We always enjoy discovering what plants manage to grow in walls and marvel at how they get a foothold and seek out enough food. You can imagine how delighted we were when we came across this 50 metre long wall which was a garden in itself.
This garden on a wall was at Sizergh Castle, a National Trust property in the southern end of the Lake District in Cumbria. there were other interesting “wall gardens” here too.
The wall runs the length of the Dutch Garden and is constructed of limestone. It is now home to many very happy looking plants. They are a sort of hanging garden!

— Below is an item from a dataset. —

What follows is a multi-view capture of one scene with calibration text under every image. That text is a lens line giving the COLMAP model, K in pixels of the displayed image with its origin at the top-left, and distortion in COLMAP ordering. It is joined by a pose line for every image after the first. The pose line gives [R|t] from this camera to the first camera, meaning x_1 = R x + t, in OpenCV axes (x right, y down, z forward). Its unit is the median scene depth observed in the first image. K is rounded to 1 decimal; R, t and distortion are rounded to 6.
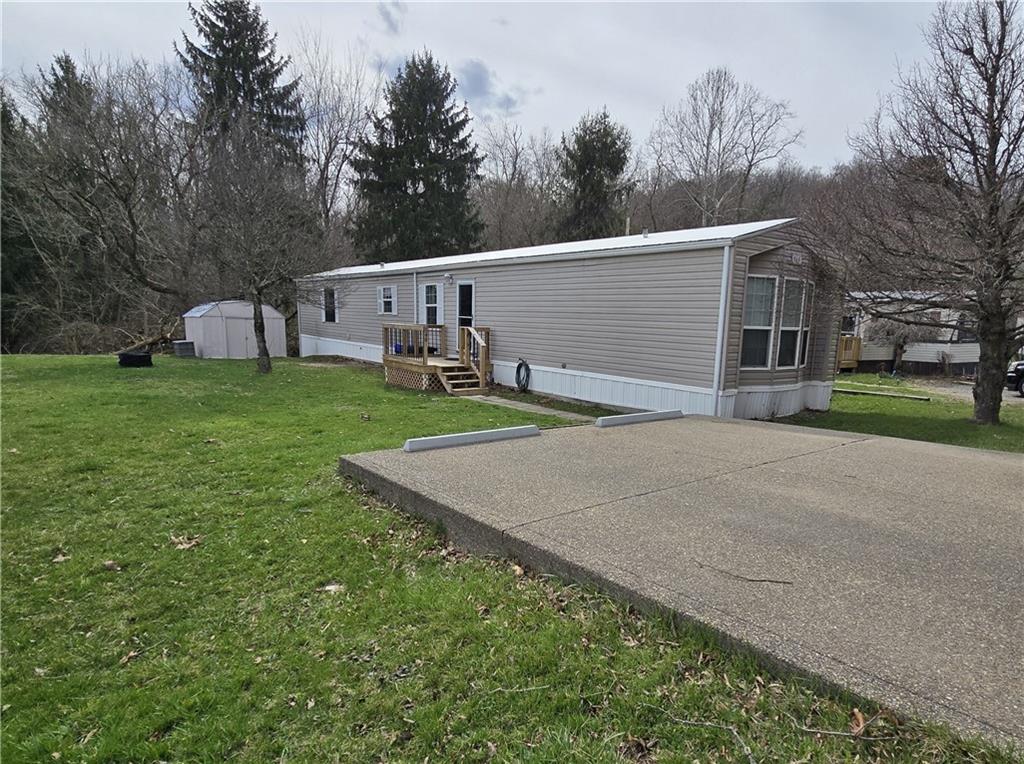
lens RADIAL K [[592.4, 0, 551.1], [0, 592.4, 418.1], [0, 0, 1]] dist [-0.004198, -0.000816]
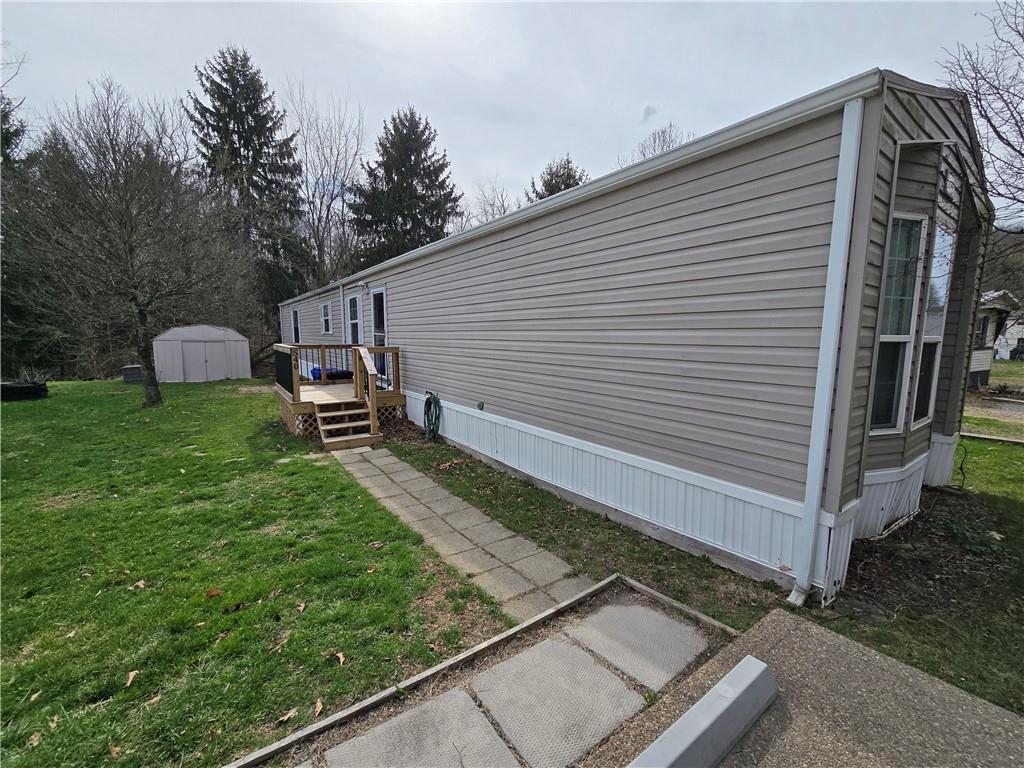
lens RADIAL K [[418.4, 0, 511.8], [0, 418.4, 385.9], [0, 0, 1]] dist [-0.001563, -0.000273]
pose [[0.997618, -0.014716, -0.067395, 0.038884], [0.011488, 0.998779, -0.048044, -0.040416], [0.068020, 0.047156, 0.996569, 0.255297]]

Along its top edge a narrow border adds an extra dimension to this wall. Forget-me-Nots in pink, white and the more usual blue provide splashes of colour. After enjoying the vast range of plants growing in the gaps, crevices and cracks of the wall a shelter with a comfortable seat provides a convenient resting place.
Within the gardens at Sizergh we found other examples of “hanging gardens”, one hanging from a flight of stone steps covered in alpine plants, presenting a colourful display. These decorative steps had been roped off to stop anyone using them and damaging the plants growing there. Many visitors stopped to take photographs of this mini-garden which I presume came about by accident. The plants probably self-seeded into the gaps between the stonework. Similarly plants have taken up residence on the side walls of the steps.
In the kitchen garden at Sizergh the stone walls that make up the sides of the old cold frames also became a habitat for self-seeded little plants.
The walls around the kitchen garden gave the impression of more hanging gardens for us to enjoy. Many of the plants in these walls were wild flowers of hillsides and cliff faces or ones normally grown on rockeries. It was interesting seeing thes plants growing vertically instead of as mats on the ground.
Ferns were particularly happy growing in the shade of the walls where they could establish themselves in cooler damper conditions found there.
These walls also had extra habitats added to them to encourage even more wildlife to shelter or set up home.
For my final wall I include this stretch of the castle walls themselves where little creeping daisies, Erigeron karvinskianus had settled in happily showing off its flowers in white and many shades of pink.
We were amazed to find so many plants growing in these walls at Sizergh and wondered how many thousands of tiny critters we could not see as well as small mammals and birds were also sheltering or living there in their own secret miniature world.